◆ **Selected passage**:

=== Begin Enclosure ===

We always used to call these things 'zappers' in my childhood home.
When was it that the consumption of material designed for my entertainment started to feel less like a delight and more like a strange kind of obligation?


I’ve lost count of all the books, films, television serials, radio programmes, YouTube channels, video games, musical soundtracks, and so forth that have been enthusiastically recommended to me by various friends and acquaintances. In fact, ‘enthusiastically’ perhaps isn’t quite the right word. I’m talking about the kind of recommendations made in absolute incredulity that I could possibly be ignorant of the material in question, with great stress on the grievousness of the deprivation to which I am subjecting myself by remaining in said ignorance: “How have you not seen it? You have to see it. It’s so good.”


I don’t suppose this is at all the intention of those making such recommendations, but they always leave me feeling rather inadequate. If the thing in question – I’ll generically call it The Littlest Elf for the rest of the post, for convenience and because it’s a fun A Series of Unfortunate Events reference1 – is something so good and excellent and valuable that I simply have to see it, if watching The Littlest Elf would improve my life so profoundly, then what does that imply about the state of my life at the moment? Surely the answer can only be that my life is worse than it could and should be, and, by extension, that I am worse than I could and should be, and that I am the only one to blame for the fact, because every effort has been made to enlighten me as to the virtues of watching The Littlest Elf, and if I would only stir myself to do so, my life would doubtless attain to the same quality as that of everyone else who has seen it.


In fact, I am entirely without excuse for not having seen The Littlest Elf, because I live in a catch-up culture where a whole ocean of entertainment is available right at my fingertips. No longer is it a case of asking the friend who recommended The Littlest Elf for a quick overview of the story so far before jumping it at whatever episode happens to be on next; no longer is there any need to glean the important details from the ‘previously’ clips at the beginning of the programme; no longer is it of any import whether one manages to catch the latest instalment as it is broadcast or not. Instead, between iPlayer, Netflix, YouTube, and a whole host of other video sites of varying levels of legality, access to every single episode is freely available. Catch-up culture doesn’t just apply to television, either: there are extremely well-stocked music-streaming platforms, vast online libraries of ebooks and audiobooks – almost every conceivable form of entertainment is downloadable within minutes if not seconds, no need to move from in front of the computer.

=== End Enclosure ===

◆ **Data section**:
=== Begin Enclosure ===

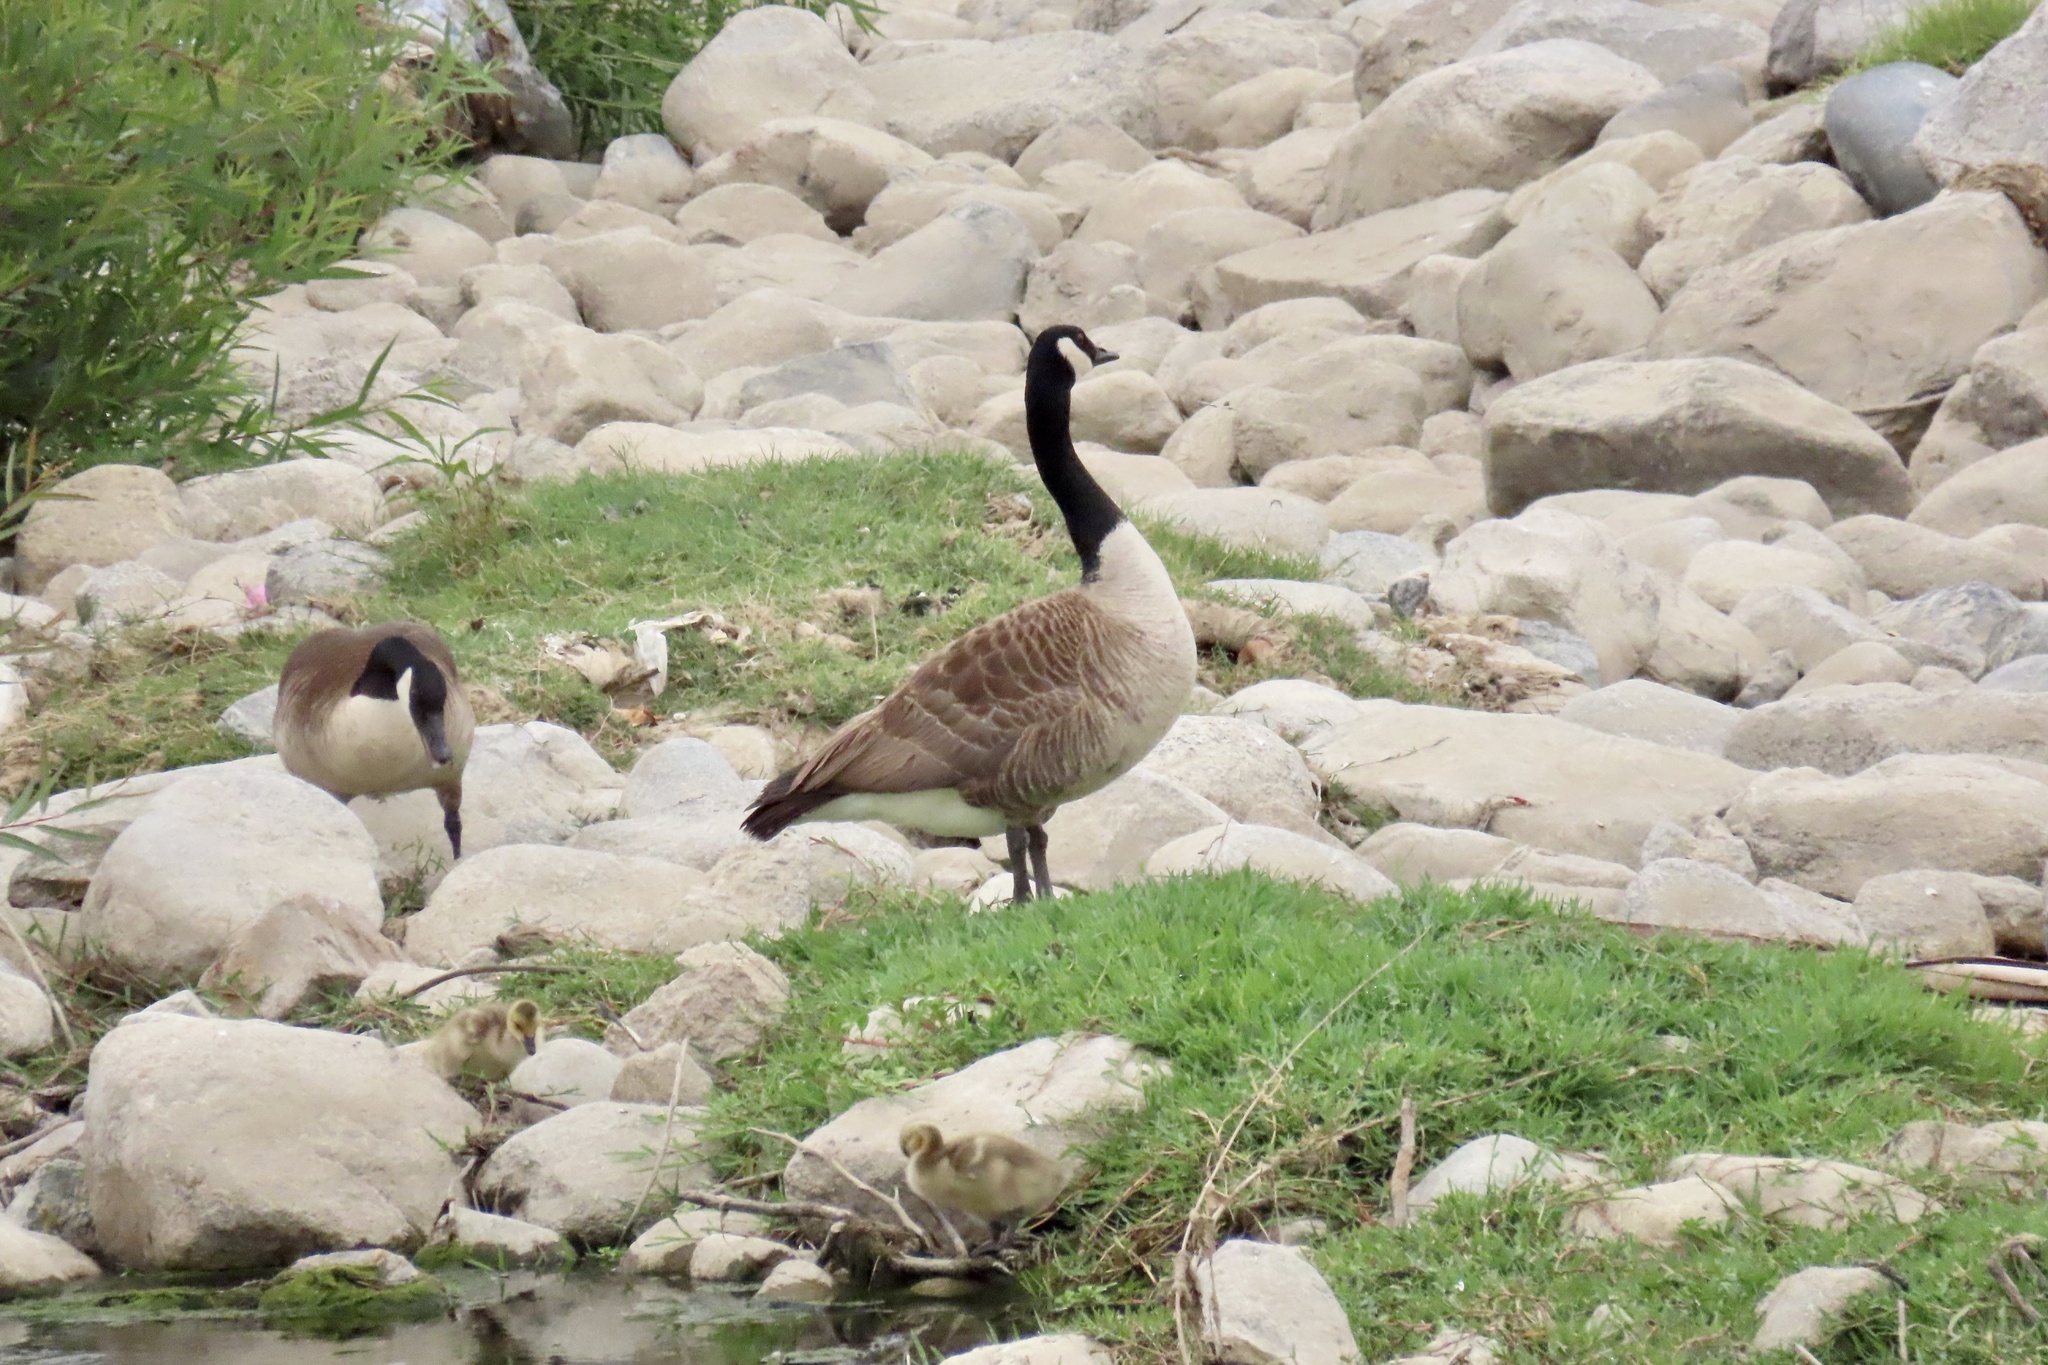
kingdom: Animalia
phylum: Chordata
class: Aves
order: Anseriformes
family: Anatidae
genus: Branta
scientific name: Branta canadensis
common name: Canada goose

=== End Enclosure ===
=== Begin Enclosure ===

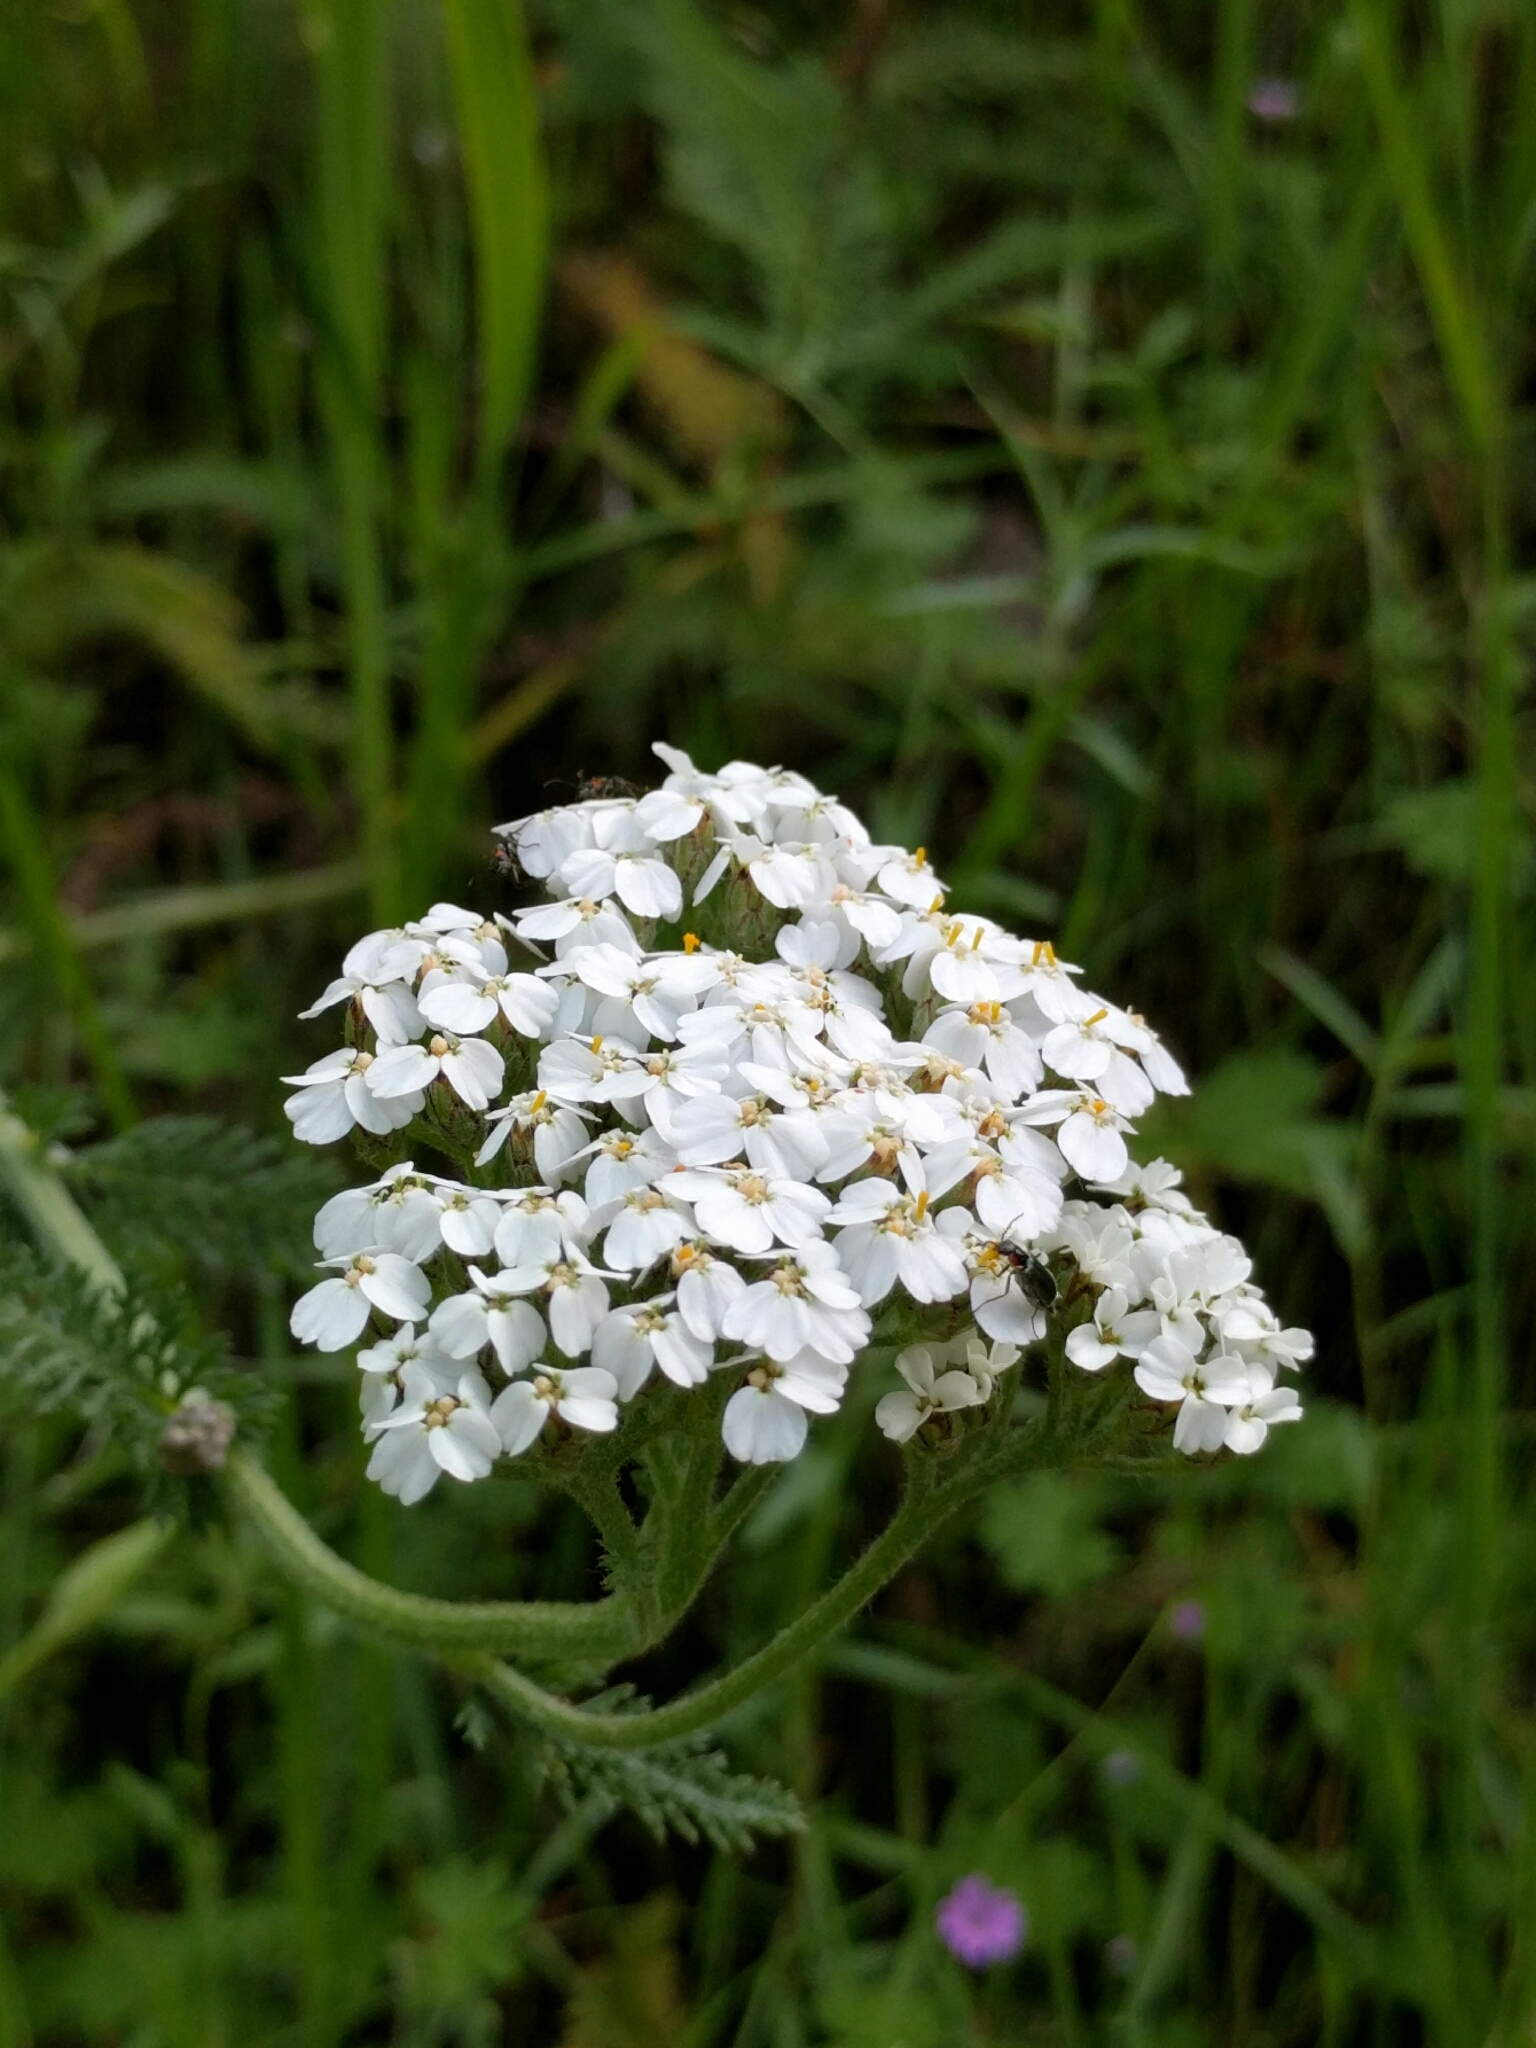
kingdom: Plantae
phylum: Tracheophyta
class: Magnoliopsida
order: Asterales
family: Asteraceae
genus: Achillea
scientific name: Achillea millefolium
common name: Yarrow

=== End Enclosure ===

◆ **Exercise directions**:
In the passage on entertainment recommendations, translate this sentence into Spanish: "I don’t suppose this is at all the intention of those making such recommendations, but they always leave me feeling rather inadequate."

◆ **Answer**:
No creo que esta sea en absoluto la intención de quienes hacen tales recomendaciones, pero siempre me dejan con la sensación de no estar del todo a la altura.